Nature of interactions between molecules. Principle of compact packaging in molecular crystals. Symmetry. Principle of Kitaigorodskii's Aufbau for the rationalization of structural reasons.
• Major intermolecular interactions responsible for structural organization in crystals: electrostatic interactions, conventional hydrogen bonding, weak hydrogen bonding, interactions between p-type systems, metal-to-metal interactions, interactions between halogens, interdigitation between aromatic rings.
• supramolecular synthons.
• Classification and exemplification of structural motifs common to the solid state for organic / inorganic hybrid compounds: networks of coordination compounds assembled by hydrogen bonding, diamondoid nets, infinite inorganic helixes, coordination polymers, porous solids. Interpenetration problem.
• Stereochemical requirements for the design of supramolecular coordination compounds in the form of polyhedral aggregates, monodimensional, two-dimensional, three-dimensional polymer motifs.
. Crystallographic databases in crystal engineering
• Tutorials: use of the Cambridge Structural Database for the analysis of structural motifs in crystalline compounds.
Porous materials: MOF, COF, porous non covalent networks.
Visiting Professor: Prof. Lia Addadi
Crystallization: Classical Nucleation Theory and Two Step Theory. The concept of solubility and supersaturatio. Nucleation, critical nuclei in the Classical Nucleation Theory. Nucleation in polymorphic systems. Crystal growth mechanisms. Mass transport and morphology. Characterization techniques. Crystallization in biologic media, biomineralization and pathologic mineralization.
Crystal Engineering: A Textbook
Gautam R. Desiraju, Jagadese J. Vittal, Arunachalam Ramanan, World Scientific Publishing Co Pte Ltd ( 2011)
Scientific literature ad hoc for specific subjects
Lectures (52 h), comprising exercises on databases
Assessment methods and criteria
You can opt for an exam made by three partial tests, or for an oral exam.
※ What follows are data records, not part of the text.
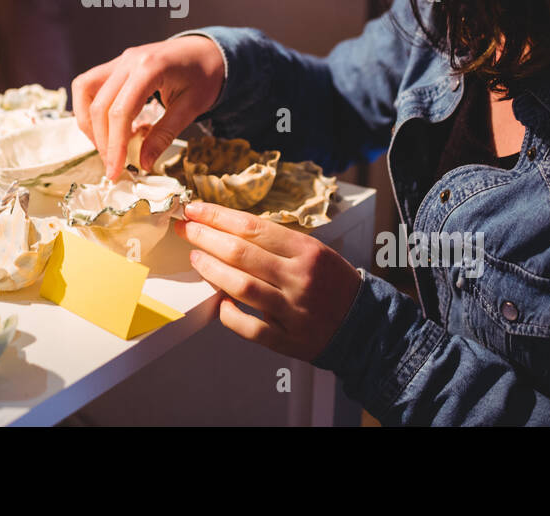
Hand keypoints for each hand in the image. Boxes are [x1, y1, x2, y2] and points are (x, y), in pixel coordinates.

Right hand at [72, 35, 225, 178]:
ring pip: (85, 91)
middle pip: (99, 105)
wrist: (207, 51)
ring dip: (89, 123)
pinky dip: (91, 109)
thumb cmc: (205, 75)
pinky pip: (90, 85)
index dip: (114, 145)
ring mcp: (120, 60)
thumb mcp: (192, 107)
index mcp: (150, 68)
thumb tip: (143, 163)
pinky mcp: (116, 65)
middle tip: (113, 166)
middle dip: (102, 141)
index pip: (120, 112)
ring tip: (106, 146)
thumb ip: (164, 134)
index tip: (115, 171)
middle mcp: (128, 61)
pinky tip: (108, 127)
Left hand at [175, 201, 360, 360]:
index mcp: (307, 250)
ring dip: (212, 270)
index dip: (217, 216)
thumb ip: (277, 243)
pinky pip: (250, 328)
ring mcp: (293, 310)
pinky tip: (217, 302)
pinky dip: (229, 314)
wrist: (364, 325)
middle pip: (242, 253)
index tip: (194, 209)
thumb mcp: (315, 251)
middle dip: (206, 237)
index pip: (253, 227)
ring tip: (195, 258)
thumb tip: (228, 228)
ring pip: (242, 286)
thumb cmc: (332, 283)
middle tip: (185, 229)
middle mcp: (300, 277)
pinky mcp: (288, 340)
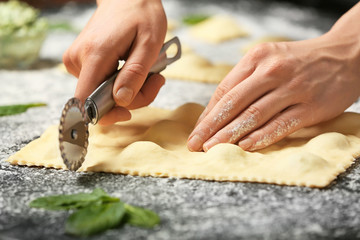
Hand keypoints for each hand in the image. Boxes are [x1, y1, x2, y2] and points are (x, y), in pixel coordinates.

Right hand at [63, 0, 166, 124]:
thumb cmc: (141, 16)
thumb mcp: (149, 45)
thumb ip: (135, 74)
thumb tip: (121, 101)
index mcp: (94, 54)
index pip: (86, 101)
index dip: (106, 114)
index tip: (128, 112)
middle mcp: (78, 59)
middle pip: (99, 100)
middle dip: (131, 98)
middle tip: (155, 81)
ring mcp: (75, 60)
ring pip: (102, 94)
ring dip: (128, 90)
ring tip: (146, 71)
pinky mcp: (80, 62)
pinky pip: (99, 84)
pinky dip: (120, 83)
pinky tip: (132, 69)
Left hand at [188, 30, 359, 151]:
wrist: (345, 54)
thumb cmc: (298, 61)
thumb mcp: (269, 59)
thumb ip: (244, 82)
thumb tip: (216, 112)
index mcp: (257, 58)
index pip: (225, 90)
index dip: (208, 114)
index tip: (197, 132)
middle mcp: (272, 71)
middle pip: (234, 103)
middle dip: (211, 127)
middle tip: (196, 145)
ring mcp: (292, 88)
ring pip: (254, 115)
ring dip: (229, 135)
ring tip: (213, 149)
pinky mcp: (311, 106)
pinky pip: (280, 124)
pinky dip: (261, 137)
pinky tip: (244, 147)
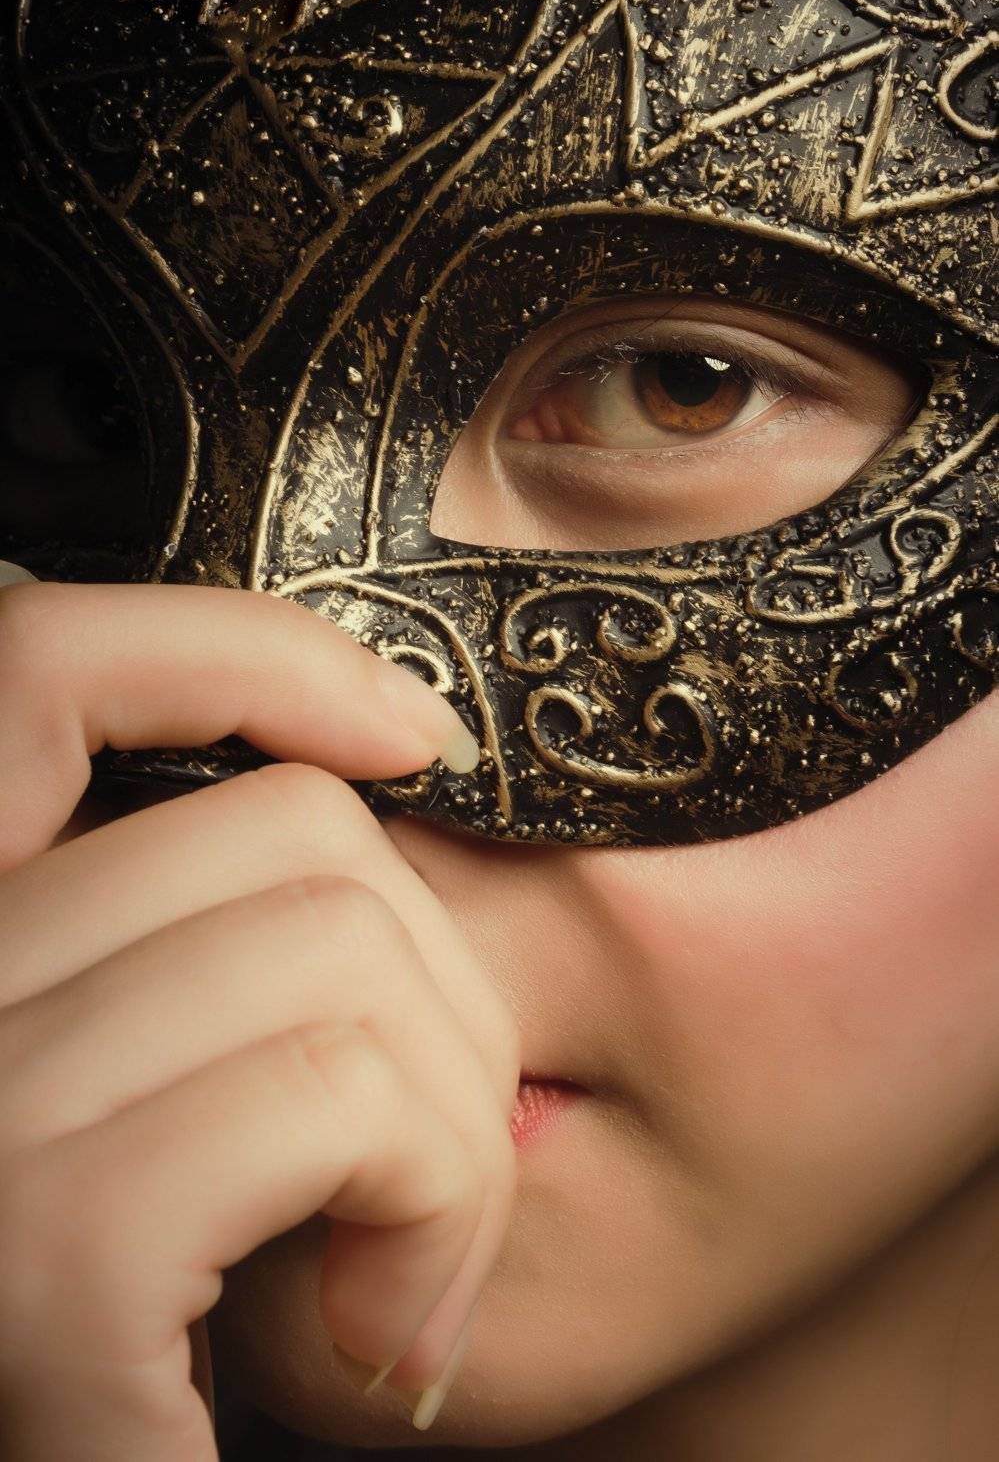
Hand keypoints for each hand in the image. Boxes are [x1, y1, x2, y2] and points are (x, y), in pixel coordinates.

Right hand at [0, 579, 518, 1460]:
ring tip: (409, 1269)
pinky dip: (431, 1207)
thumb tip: (392, 761)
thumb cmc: (165, 1344)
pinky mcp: (46, 1255)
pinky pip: (339, 1095)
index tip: (411, 734)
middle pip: (287, 831)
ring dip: (454, 1128)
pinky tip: (384, 1334)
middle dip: (439, 995)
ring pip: (342, 949)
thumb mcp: (164, 1113)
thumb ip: (209, 959)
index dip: (248, 655)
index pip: (44, 670)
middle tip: (430, 1170)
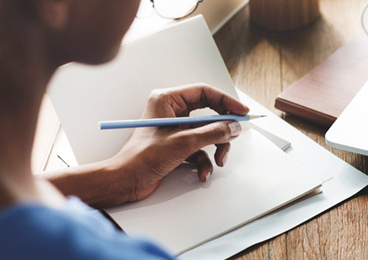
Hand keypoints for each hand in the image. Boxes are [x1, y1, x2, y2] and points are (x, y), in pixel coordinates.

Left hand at [106, 84, 248, 200]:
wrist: (126, 181)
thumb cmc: (142, 157)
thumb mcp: (184, 142)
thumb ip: (212, 133)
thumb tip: (233, 127)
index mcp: (167, 100)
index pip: (204, 92)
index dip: (226, 101)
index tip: (241, 112)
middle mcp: (171, 111)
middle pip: (208, 114)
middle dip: (221, 130)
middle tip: (234, 136)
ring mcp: (174, 129)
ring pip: (206, 133)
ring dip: (215, 148)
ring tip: (218, 160)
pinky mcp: (175, 145)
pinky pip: (198, 149)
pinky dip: (203, 161)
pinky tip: (202, 173)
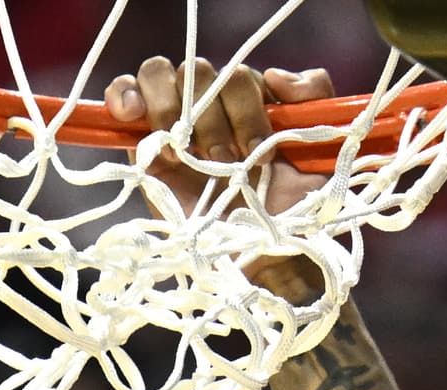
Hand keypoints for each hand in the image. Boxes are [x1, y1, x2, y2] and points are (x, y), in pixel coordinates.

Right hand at [107, 55, 334, 217]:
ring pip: (161, 73)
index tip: (259, 154)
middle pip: (198, 71)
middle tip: (223, 163)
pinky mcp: (143, 141)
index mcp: (252, 102)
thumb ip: (315, 102)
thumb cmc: (291, 212)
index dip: (246, 110)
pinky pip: (124, 92)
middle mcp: (213, 105)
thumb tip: (276, 75)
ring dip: (170, 109)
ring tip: (181, 154)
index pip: (238, 75)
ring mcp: (176, 121)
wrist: (259, 260)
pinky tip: (131, 116)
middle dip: (211, 119)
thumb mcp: (321, 159)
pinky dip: (124, 93)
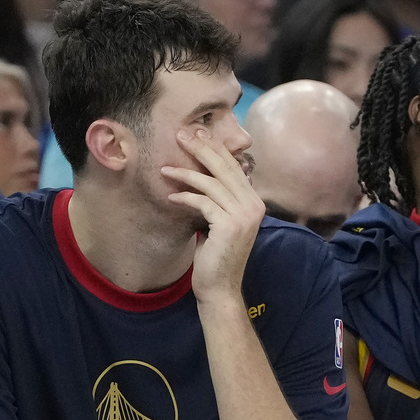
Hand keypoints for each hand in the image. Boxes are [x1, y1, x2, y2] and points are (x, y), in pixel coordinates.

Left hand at [162, 126, 263, 304]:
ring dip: (186, 173)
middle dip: (201, 148)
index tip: (196, 133)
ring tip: (165, 169)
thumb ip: (219, 200)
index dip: (215, 148)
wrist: (220, 286)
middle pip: (226, 168)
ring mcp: (244, 215)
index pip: (235, 167)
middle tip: (180, 134)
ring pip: (212, 182)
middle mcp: (254, 206)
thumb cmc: (216, 255)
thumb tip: (204, 176)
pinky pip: (203, 201)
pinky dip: (185, 197)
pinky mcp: (229, 225)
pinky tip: (171, 197)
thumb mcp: (220, 221)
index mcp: (255, 202)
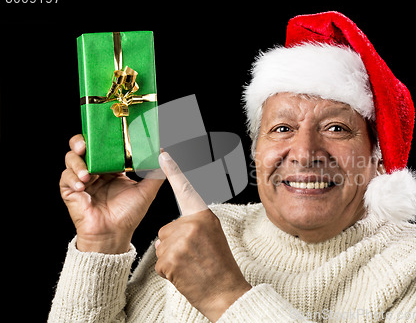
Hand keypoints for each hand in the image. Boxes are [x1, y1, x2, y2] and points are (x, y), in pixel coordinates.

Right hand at [59, 134, 164, 252]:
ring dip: (77, 163)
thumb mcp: (147, 190)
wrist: (114, 234)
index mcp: (112, 169)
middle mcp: (96, 171)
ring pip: (71, 159)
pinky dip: (72, 179)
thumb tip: (161, 152)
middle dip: (81, 142)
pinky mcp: (70, 191)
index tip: (106, 132)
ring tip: (87, 174)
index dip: (102, 138)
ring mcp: (82, 180)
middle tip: (85, 145)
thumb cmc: (129, 214)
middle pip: (82, 147)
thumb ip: (155, 172)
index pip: (104, 146)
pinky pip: (65, 178)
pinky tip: (82, 186)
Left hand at [155, 152, 251, 320]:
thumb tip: (172, 228)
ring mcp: (181, 240)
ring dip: (171, 257)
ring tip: (190, 265)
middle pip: (166, 228)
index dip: (174, 170)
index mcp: (204, 215)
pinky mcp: (170, 257)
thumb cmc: (219, 265)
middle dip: (173, 243)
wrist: (224, 292)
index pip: (187, 189)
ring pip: (162, 245)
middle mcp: (193, 224)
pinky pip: (159, 260)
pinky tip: (184, 273)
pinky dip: (168, 270)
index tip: (163, 153)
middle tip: (193, 256)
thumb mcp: (212, 234)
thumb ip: (194, 223)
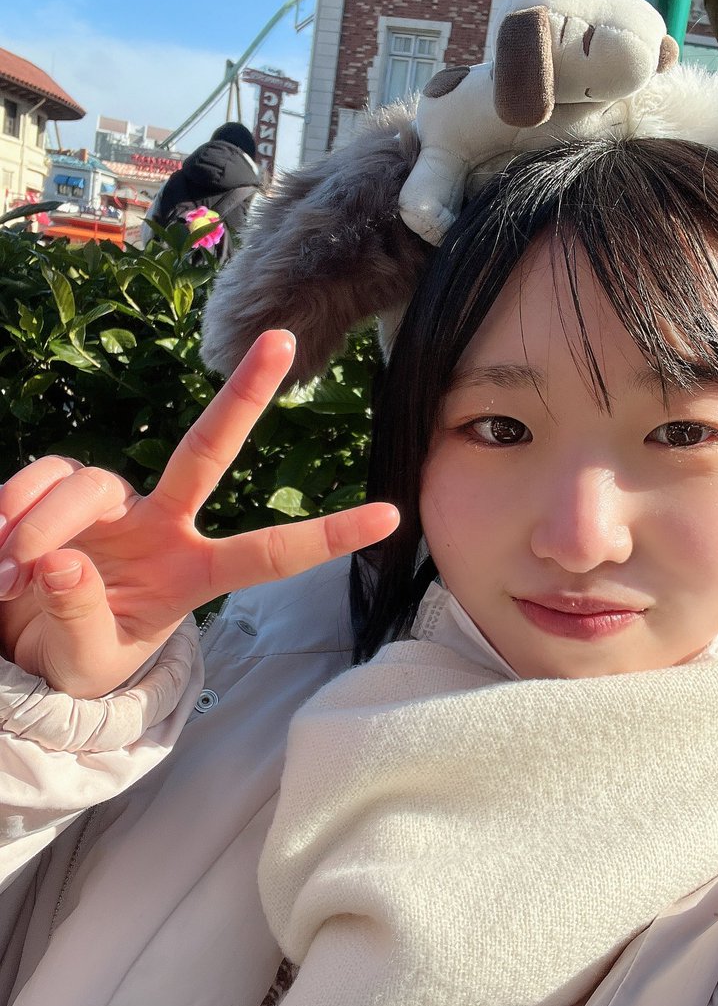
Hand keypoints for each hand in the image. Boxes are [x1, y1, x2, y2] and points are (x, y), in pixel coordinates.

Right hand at [0, 331, 398, 696]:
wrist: (16, 649)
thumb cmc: (73, 660)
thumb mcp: (86, 665)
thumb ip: (81, 622)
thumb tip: (62, 562)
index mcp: (193, 575)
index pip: (269, 554)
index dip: (326, 536)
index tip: (391, 516)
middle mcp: (163, 526)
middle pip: (208, 449)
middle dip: (246, 395)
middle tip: (284, 339)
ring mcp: (113, 503)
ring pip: (90, 482)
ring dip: (44, 523)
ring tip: (9, 573)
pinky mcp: (60, 488)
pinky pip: (41, 479)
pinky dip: (14, 509)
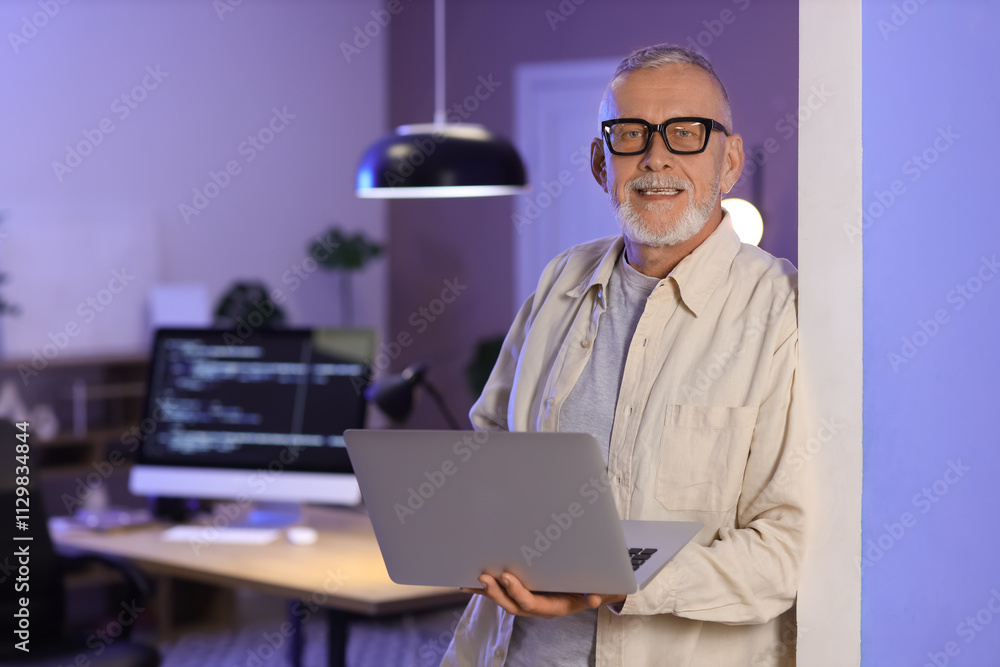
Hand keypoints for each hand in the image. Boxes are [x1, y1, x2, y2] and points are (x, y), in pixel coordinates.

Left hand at [460, 572, 626, 618]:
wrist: (592, 590)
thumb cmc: (596, 587)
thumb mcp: (602, 590)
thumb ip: (598, 594)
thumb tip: (593, 599)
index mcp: (555, 607)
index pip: (532, 604)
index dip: (518, 592)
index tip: (506, 577)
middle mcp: (539, 607)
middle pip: (513, 605)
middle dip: (497, 592)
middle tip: (483, 577)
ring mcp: (530, 601)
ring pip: (505, 600)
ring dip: (487, 592)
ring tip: (469, 580)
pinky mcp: (524, 594)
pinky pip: (504, 593)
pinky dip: (488, 589)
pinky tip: (471, 582)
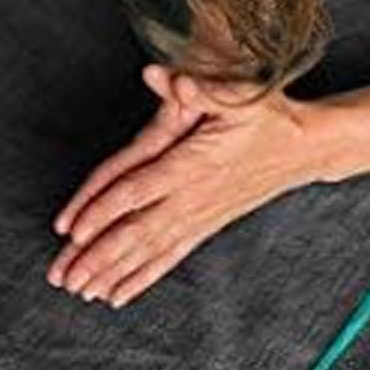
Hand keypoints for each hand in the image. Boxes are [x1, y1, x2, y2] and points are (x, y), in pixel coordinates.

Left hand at [46, 63, 319, 307]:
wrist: (306, 148)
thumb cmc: (270, 117)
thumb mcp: (240, 94)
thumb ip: (199, 87)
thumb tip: (161, 74)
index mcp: (193, 166)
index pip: (136, 192)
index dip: (102, 212)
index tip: (71, 231)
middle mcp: (193, 199)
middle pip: (134, 234)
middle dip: (96, 258)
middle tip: (63, 277)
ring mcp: (200, 218)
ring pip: (148, 253)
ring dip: (112, 274)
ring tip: (81, 292)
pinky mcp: (207, 227)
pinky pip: (169, 259)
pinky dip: (141, 278)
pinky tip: (118, 295)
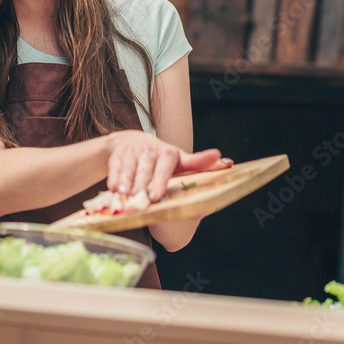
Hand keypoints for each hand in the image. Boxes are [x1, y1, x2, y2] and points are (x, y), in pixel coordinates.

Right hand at [105, 130, 232, 201]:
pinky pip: (115, 167)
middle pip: (146, 170)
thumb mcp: (181, 160)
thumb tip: (228, 162)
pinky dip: (115, 180)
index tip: (158, 195)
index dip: (161, 180)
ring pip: (129, 169)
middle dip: (145, 186)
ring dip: (128, 185)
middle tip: (145, 202)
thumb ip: (200, 164)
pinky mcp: (117, 154)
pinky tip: (115, 191)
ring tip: (127, 200)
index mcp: (168, 152)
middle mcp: (150, 149)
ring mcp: (132, 151)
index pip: (166, 165)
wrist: (131, 141)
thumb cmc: (162, 158)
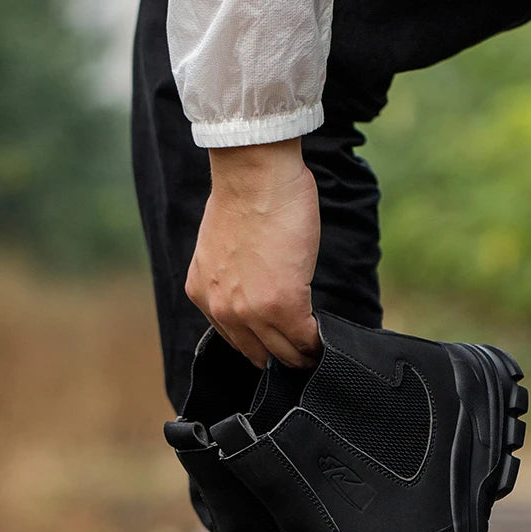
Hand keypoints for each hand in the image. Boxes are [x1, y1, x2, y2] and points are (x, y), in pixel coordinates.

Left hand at [185, 139, 320, 367]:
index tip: (281, 345)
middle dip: (283, 357)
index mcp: (204, 295)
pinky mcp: (284, 305)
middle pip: (261, 354)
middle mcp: (223, 310)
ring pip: (285, 353)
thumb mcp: (223, 250)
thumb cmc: (243, 196)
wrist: (253, 173)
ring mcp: (252, 311)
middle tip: (304, 355)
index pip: (236, 340)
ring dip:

Partial tests: 1. written discussion of a crystalline structure in geometric and energetic terms; 2. written discussion of a structure of a MOF - for both tests it will be possible to review the report according to the corrections, and have a re-evaluation of the mark; 3. oral discussion of a question about crystallization processes. The final mark is the average of the three marks.
Oral exam for the assesment of knowledge and understanding, ability to apply knowledge, autonomy of judgment, and communication skills. The test is divided into three questions, one relating to intermolecular interactions, one relating to crystal engineering, one relating to crystallization. The evaluation scale is divided into: 18-23 = knowledge of the interactions and methods of assembly of crystalline materials; 24-27 = ability to discuss the possibilities of design and prediction of the structural assembly, also through computational and data mining methods; 28-30 = demonstration of critical autonomy in the understanding of the thermodynamic and kinetic factors responsible for obtaining a crystalline product. The trial lasts 30-40 minutes.
The slides of all lectures may be downoladed from the Elly portal.
Tutorials, examples, applications for molecular graphics software are also available.